Politique énergétique : nucléaire ou effondrement ?


L’EIA américaine (Energy Information Administration) a publié le 24 septembre son International Energy Outlook(1) dans lequel elle présente ses prévisions énergétiques mondiales d’ici à 2050.

Une hausse de 70% de la demande dans les pays en voie de développement

Selon le scénario de référence de l’EIA, la consommation mondiale d’énergie primaire pourrait augmenter de 46,9% entre 2018 et 2050. Plus de la moitié de cette demande supplémentaire pourrait provenir des pays asiatiques en voie de développement (hors OCDE(2)) : la consommation énergétique de ce « groupe incluant la Chine et l’Inde » pourrait doubler d’ici le milieu du XXIe siècle selon l’EIA.

La hausse très forte de la demande envisagée dans l'ensemble des pays « hors OCDE » (+ 70% entre 2018 et 2050) s'explique par « une forte croissance économique, un accès accru à l’énergie et une croissance démographique rapide ». Dans les pays de l’OCDE, la consommation d’énergie pourrait toutefois également croître d’ici le milieu du siècle (+ 15%), cette hausse étant bien plus modérée que dans les pays en voie de développement en raison de « la plus faible croissance économique et démographique et des progrès en matière d’efficacité énergétique ».

Données affichées:
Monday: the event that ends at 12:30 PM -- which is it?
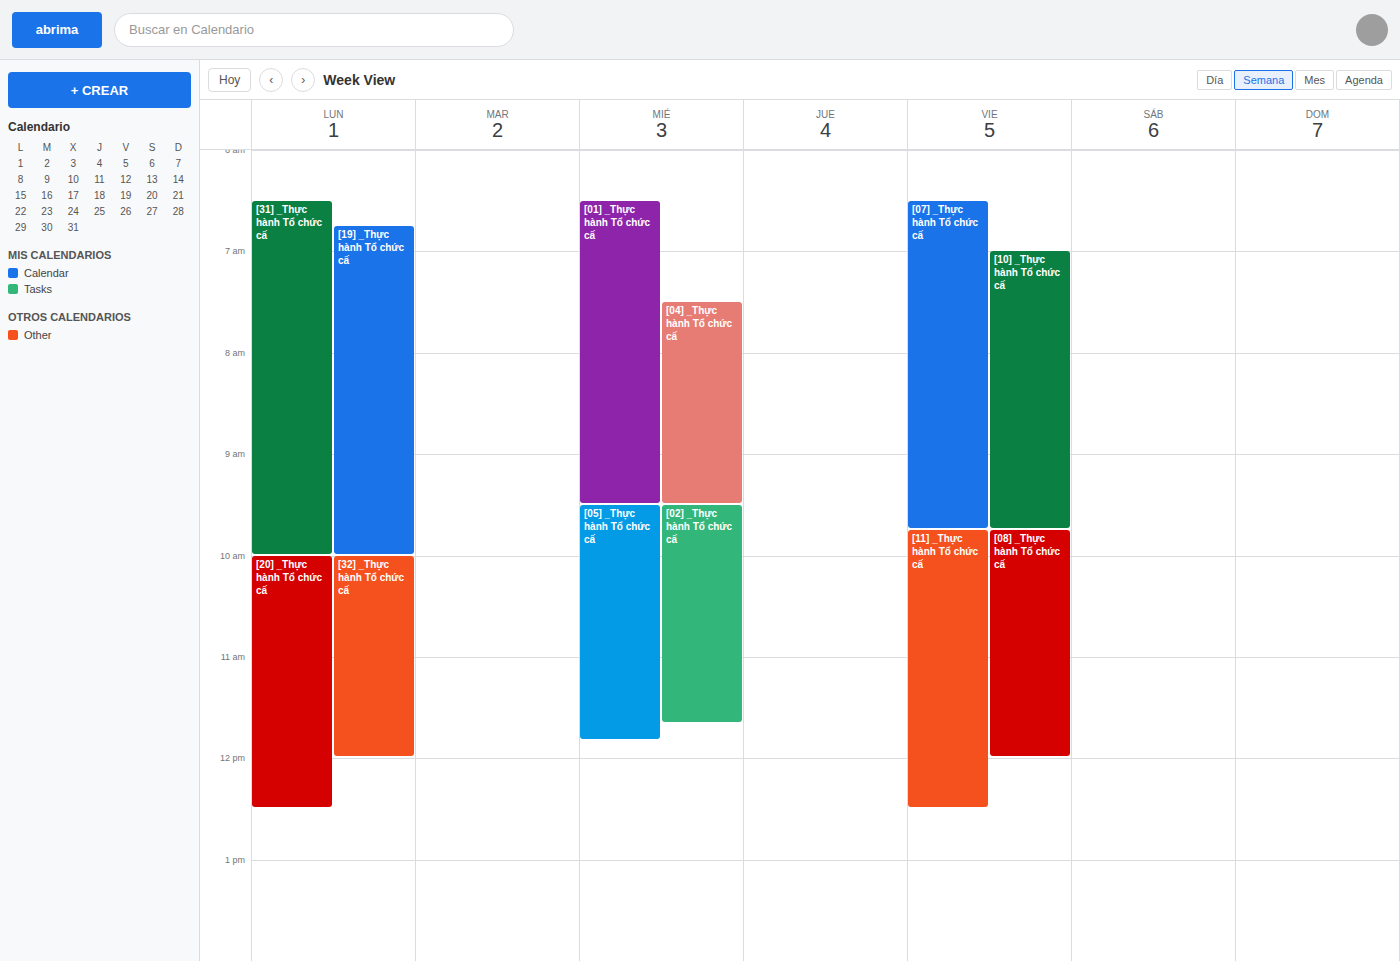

Consigne: Dans le texte sur la politique énergétique, veuillez relever toutes les causes avancées pour expliquer la forte hausse de la demande d'énergie dans les pays « hors OCDE ».

Réponse:
- une forte croissance économique
- un accès accru à l'énergie
- une croissance démographique rapide